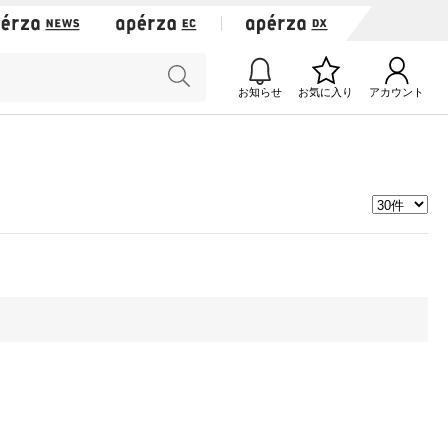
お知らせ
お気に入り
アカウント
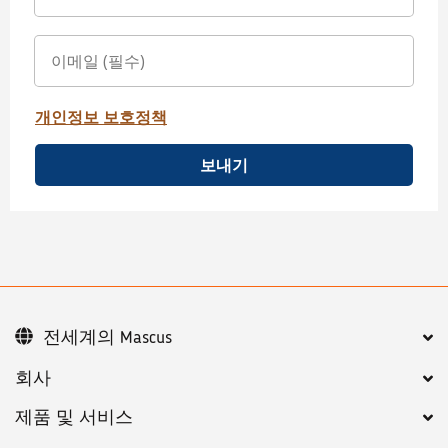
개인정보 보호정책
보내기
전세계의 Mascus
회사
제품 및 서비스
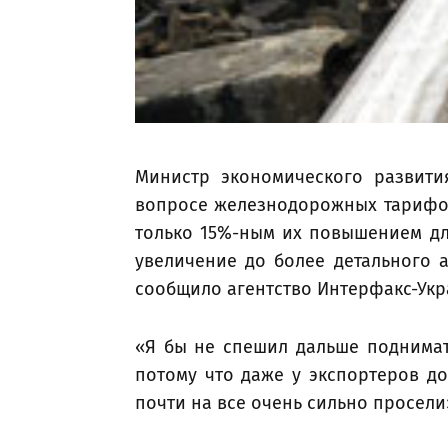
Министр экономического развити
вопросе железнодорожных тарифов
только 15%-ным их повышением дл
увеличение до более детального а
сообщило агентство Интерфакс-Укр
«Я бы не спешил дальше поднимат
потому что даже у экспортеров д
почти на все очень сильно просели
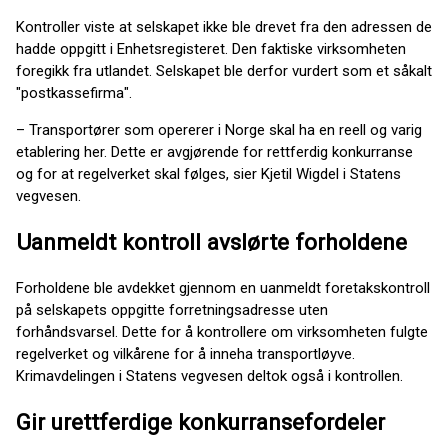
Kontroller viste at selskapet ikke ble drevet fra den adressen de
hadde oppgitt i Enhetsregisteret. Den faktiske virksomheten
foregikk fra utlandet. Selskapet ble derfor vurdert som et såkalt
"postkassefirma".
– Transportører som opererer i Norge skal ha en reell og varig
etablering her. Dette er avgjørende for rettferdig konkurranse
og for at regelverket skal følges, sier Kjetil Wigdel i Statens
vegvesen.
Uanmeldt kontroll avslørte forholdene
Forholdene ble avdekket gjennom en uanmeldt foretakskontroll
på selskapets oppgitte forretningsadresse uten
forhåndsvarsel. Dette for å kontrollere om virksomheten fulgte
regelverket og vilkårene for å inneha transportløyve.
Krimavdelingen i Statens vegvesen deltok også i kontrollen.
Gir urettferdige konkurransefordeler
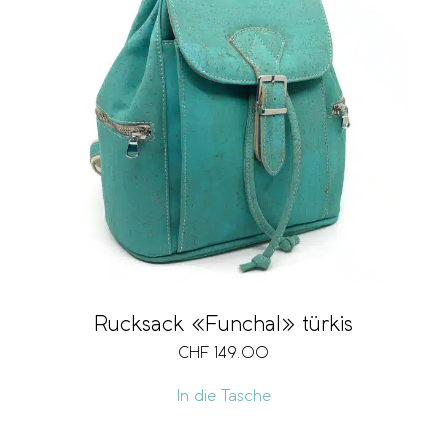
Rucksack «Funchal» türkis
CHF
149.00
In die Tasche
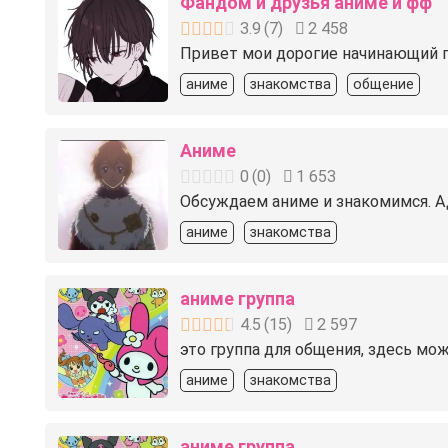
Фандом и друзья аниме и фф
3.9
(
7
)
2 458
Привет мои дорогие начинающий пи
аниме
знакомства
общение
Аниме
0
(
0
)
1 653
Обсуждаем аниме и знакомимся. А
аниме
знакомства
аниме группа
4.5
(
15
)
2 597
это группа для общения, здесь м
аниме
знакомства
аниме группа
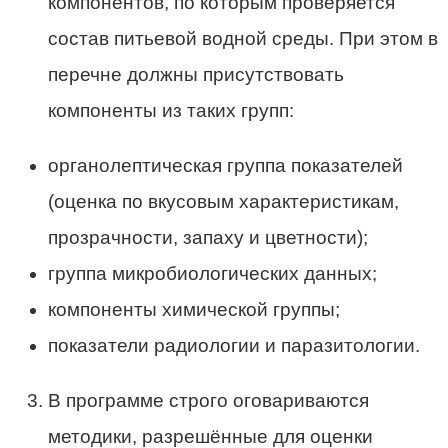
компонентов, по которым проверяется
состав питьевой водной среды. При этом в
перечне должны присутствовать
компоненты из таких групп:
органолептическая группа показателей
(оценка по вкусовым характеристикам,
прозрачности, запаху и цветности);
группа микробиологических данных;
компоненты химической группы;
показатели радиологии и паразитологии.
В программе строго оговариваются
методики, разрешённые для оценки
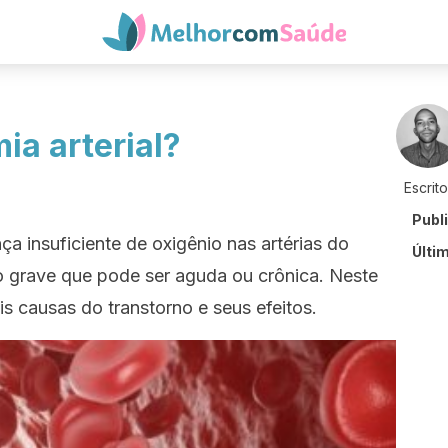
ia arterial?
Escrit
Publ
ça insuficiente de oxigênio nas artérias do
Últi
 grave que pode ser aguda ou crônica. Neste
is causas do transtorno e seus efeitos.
....
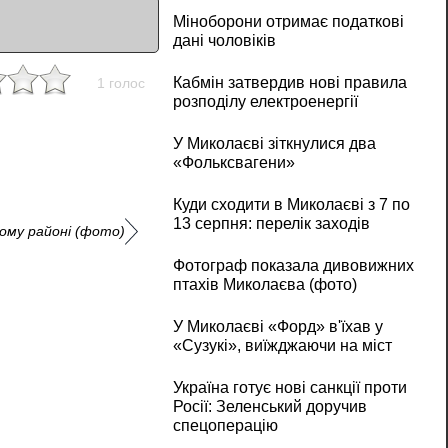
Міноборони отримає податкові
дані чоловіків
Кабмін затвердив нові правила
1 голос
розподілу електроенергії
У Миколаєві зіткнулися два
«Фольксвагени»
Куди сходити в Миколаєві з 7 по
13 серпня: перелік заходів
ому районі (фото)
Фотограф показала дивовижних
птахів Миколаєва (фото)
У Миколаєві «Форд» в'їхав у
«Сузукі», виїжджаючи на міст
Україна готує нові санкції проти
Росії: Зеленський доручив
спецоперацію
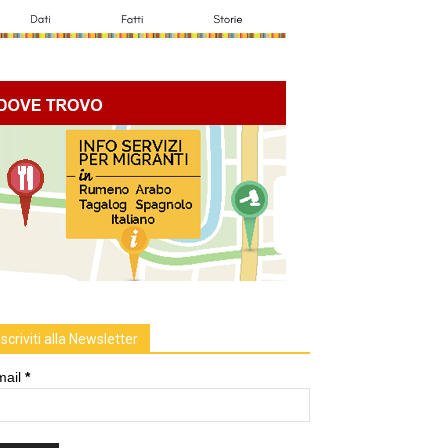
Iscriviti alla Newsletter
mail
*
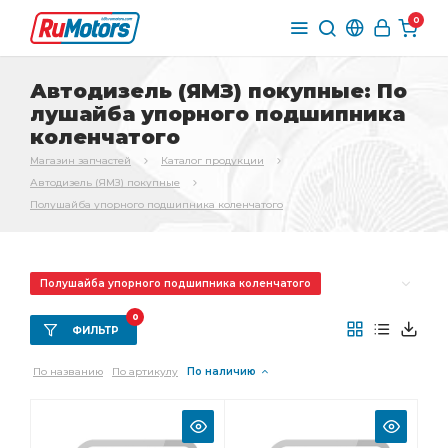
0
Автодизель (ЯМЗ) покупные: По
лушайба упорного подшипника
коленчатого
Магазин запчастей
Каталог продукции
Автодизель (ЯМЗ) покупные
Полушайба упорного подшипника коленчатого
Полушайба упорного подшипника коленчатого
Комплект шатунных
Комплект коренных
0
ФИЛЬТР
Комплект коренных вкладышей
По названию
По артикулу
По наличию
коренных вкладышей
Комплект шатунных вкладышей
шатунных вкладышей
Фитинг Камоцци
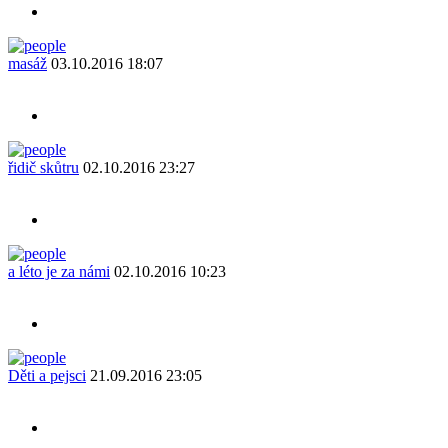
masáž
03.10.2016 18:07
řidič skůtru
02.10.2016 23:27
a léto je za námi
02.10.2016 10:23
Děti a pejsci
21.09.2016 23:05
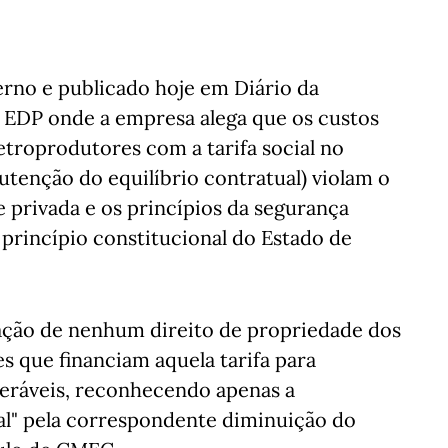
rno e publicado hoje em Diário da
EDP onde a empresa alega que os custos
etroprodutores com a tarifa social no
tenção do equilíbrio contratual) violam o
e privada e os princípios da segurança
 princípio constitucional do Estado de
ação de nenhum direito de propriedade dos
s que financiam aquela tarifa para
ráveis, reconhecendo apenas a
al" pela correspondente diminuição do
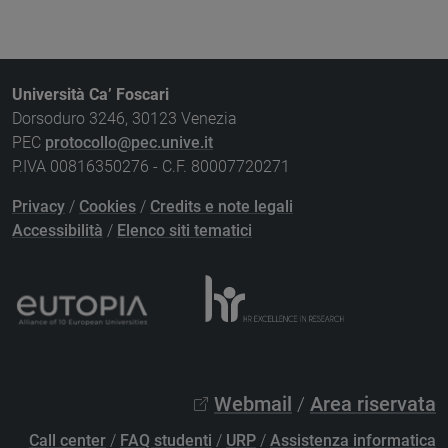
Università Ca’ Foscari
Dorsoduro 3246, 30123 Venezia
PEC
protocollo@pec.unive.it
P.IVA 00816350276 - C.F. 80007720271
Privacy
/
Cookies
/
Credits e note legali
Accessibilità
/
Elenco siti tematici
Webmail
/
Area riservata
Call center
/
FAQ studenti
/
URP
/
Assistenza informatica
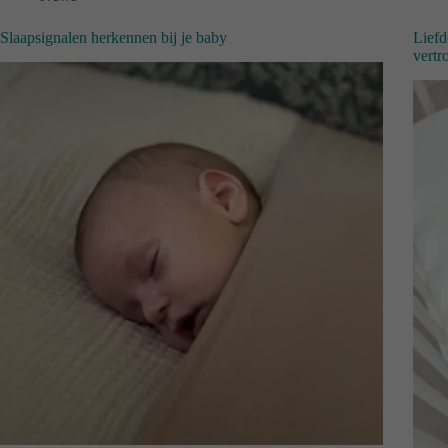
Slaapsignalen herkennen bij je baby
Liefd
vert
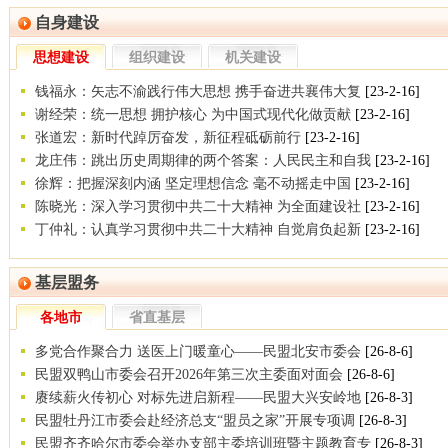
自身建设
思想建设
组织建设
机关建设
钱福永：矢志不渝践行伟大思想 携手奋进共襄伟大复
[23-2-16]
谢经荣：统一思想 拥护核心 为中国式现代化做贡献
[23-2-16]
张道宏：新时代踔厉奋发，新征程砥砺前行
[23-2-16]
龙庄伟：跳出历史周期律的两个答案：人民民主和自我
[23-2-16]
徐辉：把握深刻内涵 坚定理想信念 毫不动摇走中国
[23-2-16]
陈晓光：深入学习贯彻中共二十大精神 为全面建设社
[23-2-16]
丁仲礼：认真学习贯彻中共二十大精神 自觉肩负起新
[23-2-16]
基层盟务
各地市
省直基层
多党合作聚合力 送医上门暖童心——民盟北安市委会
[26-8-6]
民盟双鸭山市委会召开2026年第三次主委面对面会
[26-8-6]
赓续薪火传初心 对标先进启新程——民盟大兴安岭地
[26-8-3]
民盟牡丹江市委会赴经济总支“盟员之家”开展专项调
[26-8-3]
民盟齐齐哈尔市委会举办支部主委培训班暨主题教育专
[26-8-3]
....
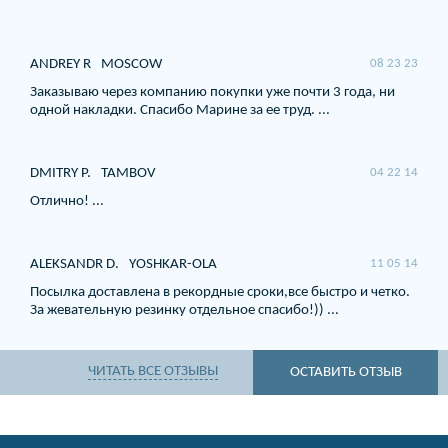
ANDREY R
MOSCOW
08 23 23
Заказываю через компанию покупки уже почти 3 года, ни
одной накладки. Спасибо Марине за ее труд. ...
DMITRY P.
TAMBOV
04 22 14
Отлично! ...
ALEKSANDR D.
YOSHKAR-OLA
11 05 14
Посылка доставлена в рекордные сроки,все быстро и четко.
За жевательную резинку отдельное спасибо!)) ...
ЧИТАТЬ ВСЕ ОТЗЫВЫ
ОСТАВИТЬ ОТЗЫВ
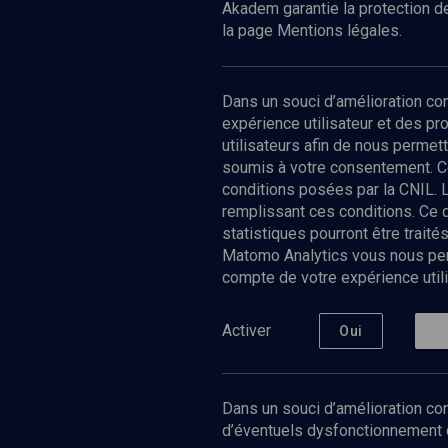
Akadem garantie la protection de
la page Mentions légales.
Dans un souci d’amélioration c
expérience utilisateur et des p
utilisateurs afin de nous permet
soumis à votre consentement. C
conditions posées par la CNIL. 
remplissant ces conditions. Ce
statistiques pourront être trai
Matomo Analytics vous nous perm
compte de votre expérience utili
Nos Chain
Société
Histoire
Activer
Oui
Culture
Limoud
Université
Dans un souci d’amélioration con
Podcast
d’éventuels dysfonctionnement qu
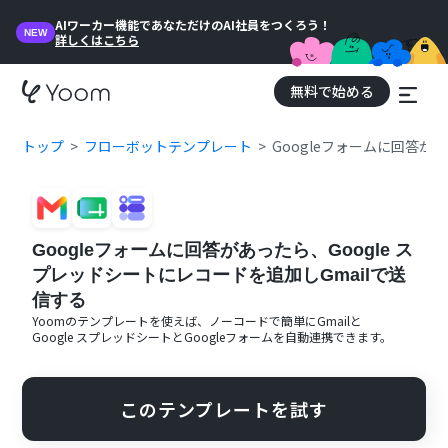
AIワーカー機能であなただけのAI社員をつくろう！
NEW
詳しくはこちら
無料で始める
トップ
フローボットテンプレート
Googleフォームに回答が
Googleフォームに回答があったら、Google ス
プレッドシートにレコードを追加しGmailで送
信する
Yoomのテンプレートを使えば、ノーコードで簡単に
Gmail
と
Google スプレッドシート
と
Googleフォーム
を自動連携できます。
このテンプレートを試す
....
ASSIGNED TASK —
Once the line with "компоненты химической группы;" has been found above, output that line and every later line exactly, stopping after the line with "is causas do transtorno e seus efeitos.", and omit the pictures.

RESULT OF THIS EXERCISE —
компоненты химической группы;
показатели радиологии и паразитологии.
В программе строго оговариваются
методики, разрешённые для оценки
ia arterial?
Escrit
Publ
ça insuficiente de oxigênio nas artérias do
Últi
 grave que pode ser aguda ou crônica. Neste
is causas do transtorno e seus efeitos.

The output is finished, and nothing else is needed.